** Page excerpt **
<<<<
Before the Wrath


I have a confession.

I am an overreacter.

I really don’t like this trait in myself.  It drives me crazy, actually.  I wish that I could have normal reactions to things.  I wish I could think logically through them and then speak coherent, respectful words to work through the situation.  But, apparently, I’m missing that gene.  When something pushes me, I overreact.  My response is not proportionate to the action.  I know that.  I recognize that.  But, until last week, I didn’t know how to fix that.

Here’s the thing about overreacting.  No matter how right you are about something, if you overreact, you look like you’re a hysterical idiot and your rightness goes right out the window.  No one hears what you’re saying when you’re overreacting, so – right or wrong – it doesn’t matter what point you are making.  You’re just seen as being emotional.  Add to that the fact that I am pregnant and now I have become the classic hysterical, hormonal pregnant woman.

Lately though, I’ve been paying attention to when I feel those overreacting moments coming on and I’m starting to see a distinct pattern.
>>>>
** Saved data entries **
<<<<
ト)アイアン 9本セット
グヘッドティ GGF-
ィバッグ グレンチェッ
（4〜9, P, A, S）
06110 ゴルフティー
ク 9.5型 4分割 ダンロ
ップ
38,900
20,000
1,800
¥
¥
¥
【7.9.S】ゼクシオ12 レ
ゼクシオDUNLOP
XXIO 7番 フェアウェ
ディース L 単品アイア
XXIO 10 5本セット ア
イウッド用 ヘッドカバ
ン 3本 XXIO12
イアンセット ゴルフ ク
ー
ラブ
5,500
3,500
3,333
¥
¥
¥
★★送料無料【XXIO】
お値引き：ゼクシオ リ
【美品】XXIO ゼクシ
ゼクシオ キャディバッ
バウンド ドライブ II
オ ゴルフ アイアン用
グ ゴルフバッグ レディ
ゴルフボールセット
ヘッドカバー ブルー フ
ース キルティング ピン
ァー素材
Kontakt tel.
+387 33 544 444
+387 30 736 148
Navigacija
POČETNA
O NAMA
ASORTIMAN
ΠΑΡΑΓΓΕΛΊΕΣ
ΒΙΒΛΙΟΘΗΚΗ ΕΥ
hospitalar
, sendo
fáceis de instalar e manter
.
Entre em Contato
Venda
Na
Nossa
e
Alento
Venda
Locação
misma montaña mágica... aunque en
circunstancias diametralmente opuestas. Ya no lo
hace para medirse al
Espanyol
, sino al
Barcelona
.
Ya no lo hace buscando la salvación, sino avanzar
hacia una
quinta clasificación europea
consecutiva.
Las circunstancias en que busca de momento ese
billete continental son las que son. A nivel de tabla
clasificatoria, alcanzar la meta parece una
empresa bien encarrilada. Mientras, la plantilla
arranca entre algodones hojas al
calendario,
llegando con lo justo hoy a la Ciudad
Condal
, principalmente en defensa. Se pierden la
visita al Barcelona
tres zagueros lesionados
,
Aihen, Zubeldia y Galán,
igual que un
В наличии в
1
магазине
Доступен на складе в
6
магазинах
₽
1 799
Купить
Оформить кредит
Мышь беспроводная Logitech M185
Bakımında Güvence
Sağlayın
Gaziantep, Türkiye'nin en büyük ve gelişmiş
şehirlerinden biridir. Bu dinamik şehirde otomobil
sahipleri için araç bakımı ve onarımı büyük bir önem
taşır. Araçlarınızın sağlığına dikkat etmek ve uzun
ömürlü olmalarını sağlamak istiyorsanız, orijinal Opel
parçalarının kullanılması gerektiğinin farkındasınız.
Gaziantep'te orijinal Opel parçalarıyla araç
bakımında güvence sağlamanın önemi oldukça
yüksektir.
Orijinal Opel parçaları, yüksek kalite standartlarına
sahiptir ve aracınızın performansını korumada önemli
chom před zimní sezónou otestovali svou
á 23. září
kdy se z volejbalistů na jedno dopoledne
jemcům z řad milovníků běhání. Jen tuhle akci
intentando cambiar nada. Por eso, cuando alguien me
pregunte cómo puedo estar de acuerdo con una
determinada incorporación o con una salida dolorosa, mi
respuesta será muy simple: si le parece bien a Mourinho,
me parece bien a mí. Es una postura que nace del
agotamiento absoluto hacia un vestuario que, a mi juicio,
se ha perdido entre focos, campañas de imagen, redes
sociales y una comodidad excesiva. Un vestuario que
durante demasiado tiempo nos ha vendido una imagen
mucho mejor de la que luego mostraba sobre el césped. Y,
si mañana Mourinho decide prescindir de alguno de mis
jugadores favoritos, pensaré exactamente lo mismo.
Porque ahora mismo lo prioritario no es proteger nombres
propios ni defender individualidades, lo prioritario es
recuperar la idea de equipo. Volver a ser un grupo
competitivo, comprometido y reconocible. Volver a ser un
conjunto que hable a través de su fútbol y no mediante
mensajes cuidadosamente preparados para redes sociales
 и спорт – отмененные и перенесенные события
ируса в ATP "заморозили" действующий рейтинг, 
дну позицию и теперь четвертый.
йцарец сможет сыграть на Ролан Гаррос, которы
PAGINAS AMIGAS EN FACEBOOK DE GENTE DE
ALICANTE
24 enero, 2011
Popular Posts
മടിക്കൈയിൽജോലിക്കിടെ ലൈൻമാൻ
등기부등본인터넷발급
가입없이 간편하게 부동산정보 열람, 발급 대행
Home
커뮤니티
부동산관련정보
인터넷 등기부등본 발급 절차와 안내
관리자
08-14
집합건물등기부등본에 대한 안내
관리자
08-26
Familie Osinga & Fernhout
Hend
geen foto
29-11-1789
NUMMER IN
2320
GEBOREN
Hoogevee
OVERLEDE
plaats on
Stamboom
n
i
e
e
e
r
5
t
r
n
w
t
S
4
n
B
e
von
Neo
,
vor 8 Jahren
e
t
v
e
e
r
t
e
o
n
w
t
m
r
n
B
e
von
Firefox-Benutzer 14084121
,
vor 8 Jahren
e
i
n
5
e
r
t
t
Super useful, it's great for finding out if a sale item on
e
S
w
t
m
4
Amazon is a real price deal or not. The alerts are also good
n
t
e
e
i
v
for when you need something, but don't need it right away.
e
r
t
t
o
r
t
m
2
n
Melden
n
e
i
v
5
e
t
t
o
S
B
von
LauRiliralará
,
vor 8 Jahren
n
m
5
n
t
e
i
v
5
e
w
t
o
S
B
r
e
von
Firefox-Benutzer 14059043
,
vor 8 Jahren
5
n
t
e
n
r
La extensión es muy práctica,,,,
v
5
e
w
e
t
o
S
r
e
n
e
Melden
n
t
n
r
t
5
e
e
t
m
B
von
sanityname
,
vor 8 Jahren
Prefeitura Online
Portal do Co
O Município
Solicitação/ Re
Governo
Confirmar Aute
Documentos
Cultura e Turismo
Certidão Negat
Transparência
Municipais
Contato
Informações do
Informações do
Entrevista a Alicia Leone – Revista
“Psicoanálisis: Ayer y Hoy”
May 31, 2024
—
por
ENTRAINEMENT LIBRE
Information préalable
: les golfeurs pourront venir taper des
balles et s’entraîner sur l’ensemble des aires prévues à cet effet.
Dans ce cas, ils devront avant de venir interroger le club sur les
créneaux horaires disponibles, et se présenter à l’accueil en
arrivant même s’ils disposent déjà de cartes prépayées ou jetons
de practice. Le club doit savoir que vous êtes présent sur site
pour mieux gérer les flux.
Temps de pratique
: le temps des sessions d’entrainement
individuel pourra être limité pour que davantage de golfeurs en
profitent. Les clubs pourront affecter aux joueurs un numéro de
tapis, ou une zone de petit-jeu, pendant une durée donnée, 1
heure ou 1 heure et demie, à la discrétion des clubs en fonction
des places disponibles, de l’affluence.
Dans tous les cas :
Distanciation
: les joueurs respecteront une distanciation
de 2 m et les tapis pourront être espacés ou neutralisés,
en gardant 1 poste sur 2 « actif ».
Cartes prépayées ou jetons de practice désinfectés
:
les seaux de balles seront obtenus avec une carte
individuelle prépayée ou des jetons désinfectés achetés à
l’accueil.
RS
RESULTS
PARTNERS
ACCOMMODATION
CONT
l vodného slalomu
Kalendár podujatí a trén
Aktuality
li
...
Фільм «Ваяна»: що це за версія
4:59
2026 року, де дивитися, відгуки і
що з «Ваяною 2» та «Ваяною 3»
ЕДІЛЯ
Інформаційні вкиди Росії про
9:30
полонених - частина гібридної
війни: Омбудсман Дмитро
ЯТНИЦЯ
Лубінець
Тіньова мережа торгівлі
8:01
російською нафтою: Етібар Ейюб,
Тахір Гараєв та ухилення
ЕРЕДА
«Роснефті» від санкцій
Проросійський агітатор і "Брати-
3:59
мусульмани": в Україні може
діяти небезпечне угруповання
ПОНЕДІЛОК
>>>>
** Problem set **
1. Reproduce the whole post about overreacting word for word.
2. Please arrange the records as a JSON list of strings, one string per line with blank lines left out, starting at the first line of the records and ending at the line containing "Aihen, Zubeldia y", and give only those lines.

** Task responses **
1.
Before the Wrath


I have a confession.

I am an overreacter.

I really don’t like this trait in myself.  It drives me crazy, actually.  I wish that I could have normal reactions to things.  I wish I could think logically through them and then speak coherent, respectful words to work through the situation.  But, apparently, I’m missing that gene.  When something pushes me, I overreact.  My response is not proportionate to the action.  I know that.  I recognize that.  But, until last week, I didn’t know how to fix that.

Here’s the thing about overreacting.  No matter how right you are about something, if you overreact, you look like you’re a hysterical idiot and your rightness goes right out the window.  No one hears what you’re saying when you’re overreacting, so – right or wrong – it doesn’t matter what point you are making.  You’re just seen as being emotional.  Add to that the fact that I am pregnant and now I have become the classic hysterical, hormonal pregnant woman.

Lately though, I’ve been paying attention to when I feel those overreacting moments coming on and I’m starting to see a distinct pattern.

2.
[
  "ト)アイアン 9本セット",
  "グヘッドティ GGF-",
  "ィバッグ グレンチェッ",
  "（4〜9, P, A, S）",
  "06110 ゴルフティー",
  "ク 9.5型 4分割 ダンロ",
  "ップ",
  "38,900",
  "20,000",
  "1,800",
  "¥",
  "¥",
  "¥",
  "【7.9.S】ゼクシオ12 レ",
  "ゼクシオDUNLOP",
  "XXIO 7番 フェアウェ",
  "ディース L 単品アイア",
  "XXIO 10 5本セット ア",
  "イウッド用 ヘッドカバ",
  "ン 3本 XXIO12",
  "イアンセット ゴルフ ク",
  "ー",
  "ラブ",
  "5,500",
  "3,500",
  "3,333",
  "¥",
  "¥",
  "¥",
  "★★送料無料【XXIO】",
  "お値引き：ゼクシオ リ",
  "【美品】XXIO ゼクシ",
  "ゼクシオ キャディバッ",
  "バウンド ドライブ II",
  "オ ゴルフ アイアン用",
  "グ ゴルフバッグ レディ",
  "ゴルフボールセット",
  "ヘッドカバー ブルー フ",
  "ース キルティング ピン",
  "ァー素材",
  "Kontakt tel.",
  "+387 33 544 444",
  "+387 30 736 148",
  "Navigacija",
  "POČETNA",
  "O NAMA",
  "ASORTIMAN",
  "ΠΑΡΑΓΓΕΛΊΕΣ",
  "ΒΙΒΛΙΟΘΗΚΗ ΕΥ",
  "hospitalar",
  ", sendo",
  "fáceis de instalar e manter",
  ".",
  "Entre em Contato",
  "Venda",
  "Na",
  "Nossa",
  "e",
  "Alento",
  "Venda",
  "Locação",
  "misma montaña mágica... aunque en",
  "circunstancias diametralmente opuestas. Ya no lo",
  "hace para medirse al",
  "Espanyol",
  ", sino al",
  "Barcelona",
  ".",
  "Ya no lo hace buscando la salvación, sino avanzar",
  "hacia una",
  "quinta clasificación europea",
  "consecutiva.",
  "Las circunstancias en que busca de momento ese",
  "billete continental son las que son. A nivel de tabla",
  "clasificatoria, alcanzar la meta parece una",
  "empresa bien encarrilada. Mientras, la plantilla",
  "arranca entre algodones hojas al",
  "calendario,",
  "llegando con lo justo hoy a la Ciudad",
  "Condal",
  ", principalmente en defensa. Se pierden la",
  "visita al Barcelona",
  "tres zagueros lesionados",
  ",",
  "Aihen, Zubeldia y Galán,"
]